Aim of the exercise
Decide whether each statement below agrees with the forum thread, answering yes or no and quoting the deciding words of the thread: 1. The Doosan lathe dates from 2014. 2. The poster little ol' e has tried Fusion 360. 3. Before working with CNC, little ol' e did manual machining in a tool and die shop.

Selection
· · · ·

# Cuttin'  it a little close like



## little ol' e (Oct 23, 2022)

Thought I had my calculations of the step jaw depth  correct. 
Nope...
Could have been a disaster lol.
Well, time to put a parallel in behind it, then shake off the goose bumps I got from it.
Making a sleeve bushing for a smaller diameter pin


----------



## YotaBota (Oct 23, 2022)

Yup, that is close to an "Oh Sh-t" moment, to be filed under "won't do that again".
What is your lathe and tool post?


----------



## little ol' e (Oct 23, 2022)

Its a 2 axis CNC Doosan lathe, Fanuc control Puma 2100B.  I don't run on a JIT schedule but, I wooed down the feed on this "Just in time"
 Wouldn't have got to the full 2" depth before turning for the second op with that set-up lol. 
I hear ya on the... Oh $h-t "won't do that again"
The aftershock would have been harder to shake off then the goose bumps had I hit the jaws again !


----------



## Janger (Oct 23, 2022)

Interesting lathe Eric. How old is it? How about some more pictures? I'm always glad to see CNC gear on the forum. Do you use Fusion 360 and the simulator? It's saved my butt a few times avoiding crashes.


----------



## little ol' e (Oct 23, 2022)

Hey Janger, 

Lathe is a 2014 . I've never tried Fusion 360 .  Cam Simulation certainly would have save my butt in many cases over the years without a doubt.
Using Solid works, Mastercam and Worknc. 
I Do backplot most of my cutter paths thou, just doesn't show any islands or cusp heights left behind after roughing with too big of a stepover.
For setups, I like to keep things close so to speak, not too much stick out on cutters or part sticking out too far from the vice jaws. 
The above picture was a bad quick measurement on the part stick out. Just trying to do a quick bushing can haunt ya sometimes when not paying close enough attention. The gut told me to double check as usual, when I didn't, the goose bumps made me turn the feed down quick to save the damages that could have happened.

I should start using the block simulation feature with clamps in place for 3D cam simulation on the mill thou. Have machined some step clamps, smoked a few cutters along the way. Especially trying to go through islands left behind from having my stepovers set to high after roughing blocks out, then sending the semi finisher in without noticing the island or road bump cusp height left behind.


----------



## little ol' e (Oct 23, 2022)

The hair on the back of my neck stood up after this 1. Felt a few more grey hairs poke through as well haha.

I asked the man in the machine "what the heck just happened" but he was speechless.

CNC certainly was a learning curve after manual machining in a tool and die shop for many years.


----------



## LenVW (Oct 23, 2022)

little ol' e said:


> The hair on the back of my neck stood up after this 1. Felt a few more grey hairs poke through as well haha.

· · · ·

Data records

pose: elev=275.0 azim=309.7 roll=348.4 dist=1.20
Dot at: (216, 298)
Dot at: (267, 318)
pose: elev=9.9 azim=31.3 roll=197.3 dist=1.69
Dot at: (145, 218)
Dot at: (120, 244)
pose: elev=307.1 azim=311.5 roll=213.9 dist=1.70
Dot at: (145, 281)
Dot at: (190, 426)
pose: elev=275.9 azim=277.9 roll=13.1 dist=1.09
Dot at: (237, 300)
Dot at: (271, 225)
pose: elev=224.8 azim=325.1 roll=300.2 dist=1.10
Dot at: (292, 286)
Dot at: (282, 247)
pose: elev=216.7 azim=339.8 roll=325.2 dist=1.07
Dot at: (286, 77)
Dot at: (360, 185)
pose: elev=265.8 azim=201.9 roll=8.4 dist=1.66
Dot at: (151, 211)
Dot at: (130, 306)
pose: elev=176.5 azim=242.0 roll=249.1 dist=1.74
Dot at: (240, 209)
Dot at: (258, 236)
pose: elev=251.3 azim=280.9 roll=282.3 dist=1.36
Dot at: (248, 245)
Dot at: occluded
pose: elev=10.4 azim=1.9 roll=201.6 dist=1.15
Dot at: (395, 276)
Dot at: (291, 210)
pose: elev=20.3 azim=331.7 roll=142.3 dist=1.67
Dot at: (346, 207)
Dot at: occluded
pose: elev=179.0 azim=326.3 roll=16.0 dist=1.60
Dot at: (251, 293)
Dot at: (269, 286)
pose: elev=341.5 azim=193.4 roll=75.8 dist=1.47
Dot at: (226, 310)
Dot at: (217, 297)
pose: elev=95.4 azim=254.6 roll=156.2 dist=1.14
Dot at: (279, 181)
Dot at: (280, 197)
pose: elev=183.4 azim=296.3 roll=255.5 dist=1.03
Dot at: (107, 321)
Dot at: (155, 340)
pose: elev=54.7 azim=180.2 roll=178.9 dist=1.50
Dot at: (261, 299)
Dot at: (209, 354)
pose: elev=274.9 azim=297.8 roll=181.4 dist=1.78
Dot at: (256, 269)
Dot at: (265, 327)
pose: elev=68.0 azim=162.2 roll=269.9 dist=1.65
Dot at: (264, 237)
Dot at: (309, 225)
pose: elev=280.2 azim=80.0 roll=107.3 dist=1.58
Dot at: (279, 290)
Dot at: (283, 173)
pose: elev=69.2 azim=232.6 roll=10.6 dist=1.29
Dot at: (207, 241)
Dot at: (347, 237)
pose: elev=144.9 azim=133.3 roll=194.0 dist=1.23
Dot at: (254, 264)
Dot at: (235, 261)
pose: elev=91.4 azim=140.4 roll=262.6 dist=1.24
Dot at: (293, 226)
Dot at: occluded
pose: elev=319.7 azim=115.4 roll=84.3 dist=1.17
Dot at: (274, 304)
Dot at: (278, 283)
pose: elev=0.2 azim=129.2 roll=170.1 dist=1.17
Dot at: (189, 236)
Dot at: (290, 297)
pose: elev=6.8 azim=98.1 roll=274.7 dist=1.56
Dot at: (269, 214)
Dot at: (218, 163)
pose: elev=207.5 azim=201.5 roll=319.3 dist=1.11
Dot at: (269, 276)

· · · ·

Written answer
1. Yes: "Lathe is a 2014"
2. No: "I've never tried Fusion 360"
3. Yes: "CNC certainly was a learning curve after manual machining in a tool and die shop for many years."